Expertise & Qualifications
- Identified Audit Committee Financial Expert; extensive finance, accounting, and leadership experience; prior CFO roles across government contracting and technology.
- Education: B.A. (History) – Christian Brothers College; MBA – Xavier University.
Equity Ownership
| Holder | Shares Owned | RSUs (unvested) | Total Beneficial Ownership | Percent of Shares Outstanding | Notes |
|---|---|---|---|---|---|
| Stephen L. Waechter | 41,901 | 3,047 | 44,948 | <1% | Shares held by the Stephen L. Waechter Living Trust; RSUs outstanding at 12/31/2024 |
| Pledging/Hedging | — | — | — | — | No directors have pledged V2X shares; hedging/pledging prohibited by policy |
| Ownership guideline | — | — | — | — | Directors must hold 5x annual cash retainer; as of Mar 12, 2025, all compensated directors were in compliance or within the five‑year transition period |
Governance Assessment
-
Strengths
- Audit Chair with deep CFO experience and designated audit committee financial expert—supports oversight of financial reporting, controls, and auditor independence.

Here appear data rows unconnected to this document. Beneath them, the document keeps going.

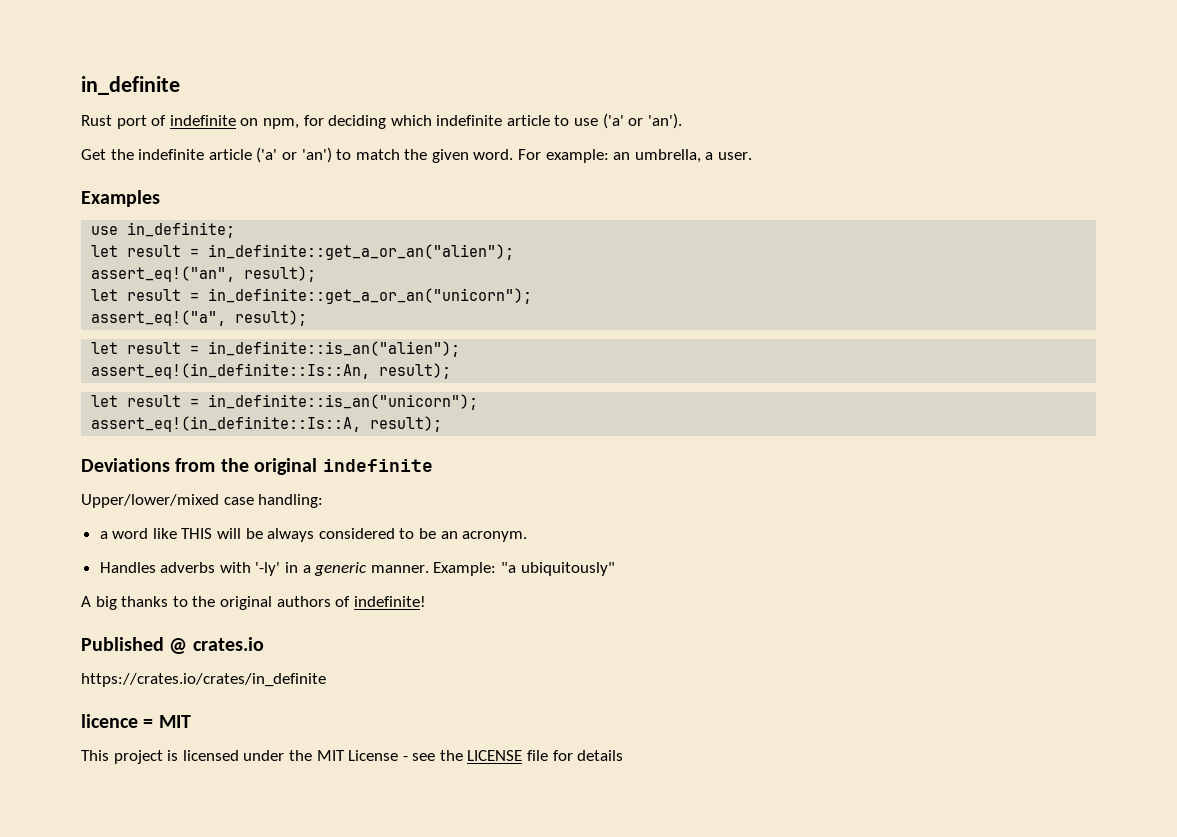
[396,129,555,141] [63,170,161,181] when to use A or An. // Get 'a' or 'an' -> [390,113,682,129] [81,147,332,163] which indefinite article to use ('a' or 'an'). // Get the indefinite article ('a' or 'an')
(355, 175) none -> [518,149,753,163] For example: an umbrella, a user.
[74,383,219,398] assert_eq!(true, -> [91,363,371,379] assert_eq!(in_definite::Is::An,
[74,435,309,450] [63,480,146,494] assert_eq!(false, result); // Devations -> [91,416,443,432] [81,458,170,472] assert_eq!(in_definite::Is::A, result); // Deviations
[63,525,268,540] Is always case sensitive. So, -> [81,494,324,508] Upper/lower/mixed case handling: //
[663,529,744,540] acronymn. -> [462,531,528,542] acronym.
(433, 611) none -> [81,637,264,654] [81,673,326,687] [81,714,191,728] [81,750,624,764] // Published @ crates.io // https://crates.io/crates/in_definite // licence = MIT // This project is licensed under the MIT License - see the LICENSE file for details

- Meets audit committee independence standards; attended ≥75% of meetings in 2024; Board holds regular executive sessions, reinforcing independent oversight.

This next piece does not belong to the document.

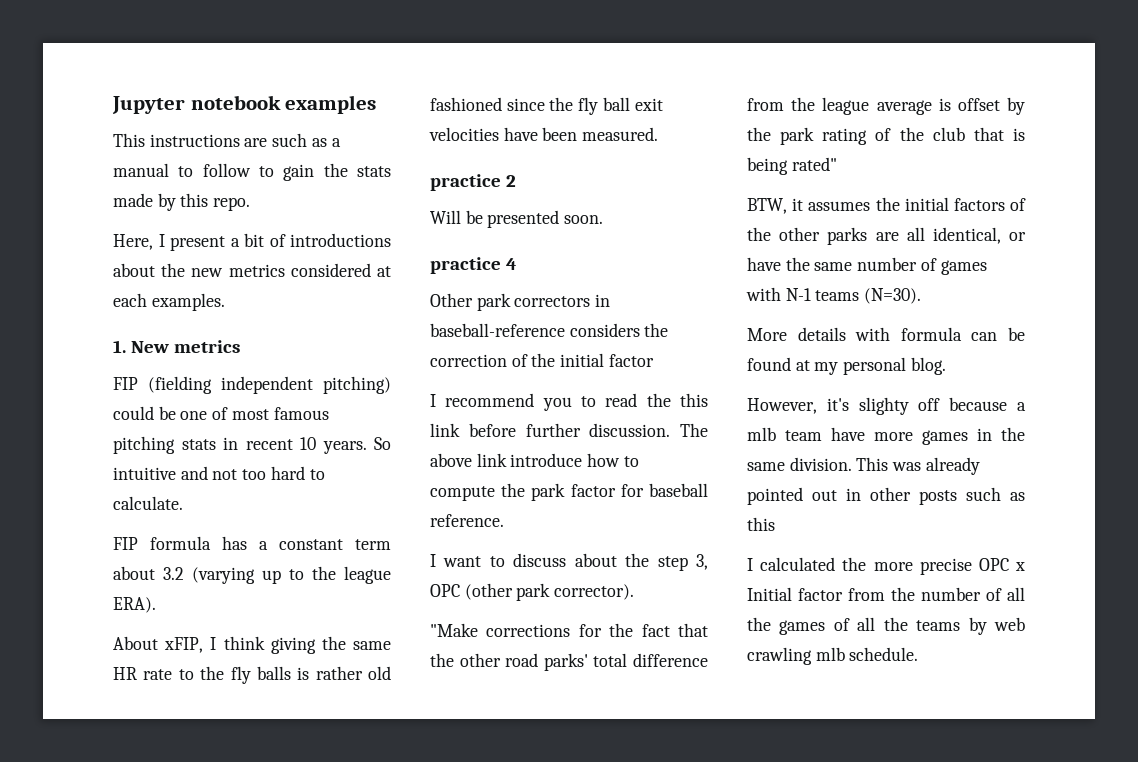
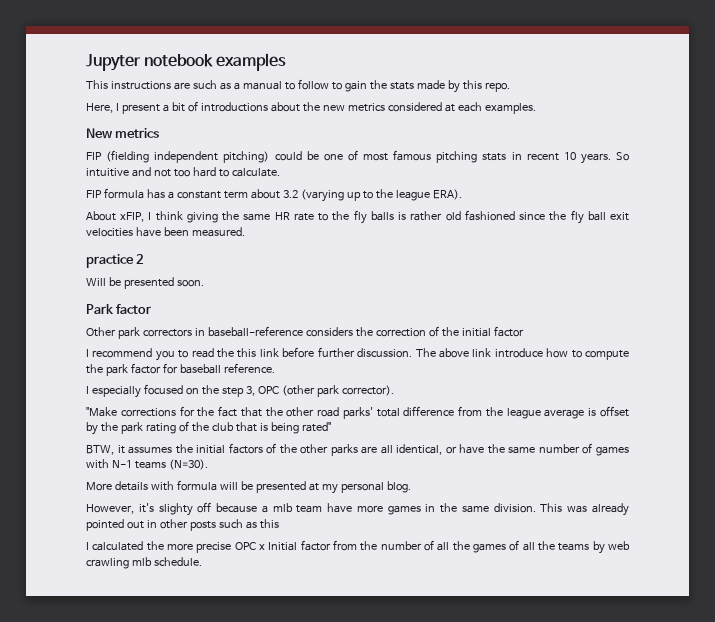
[113,340,126,353] 1. -> (536, 108) none
[430,257,517,274] practice 4 -> [86,304,152,314] Park factor
[443,553,617,567] want to discuss about -> [91,384,199,398] especially focused on
[971,327,1025,341] [747,357,791,371] can be found -> [219,481,306,493] will be presented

- Director pay mix leans to equity ($150k RSUs vs. $90k cash) with clear vesting and robust ownership guideline (5x retainer), aligning interests; no pledging allowed.
- Updated Related Party Transaction Policy and charitable contribution conflict policy; no 2024 charitable donations required approval—reduced conflict risk.
-
Watch items
- Classified board and Shareholders Agreement grant Vertex Holdco significant nomination and governance rights, potentially concentrating influence; continued monitoring warranted.
- Age‑limit policy (≤74 at nomination, with possible exceptions) could necessitate a Board determination for future nominations.
-
Red flags
- None disclosed regarding related‑party transactions, pledging/hedging, or compensation committee interlocks.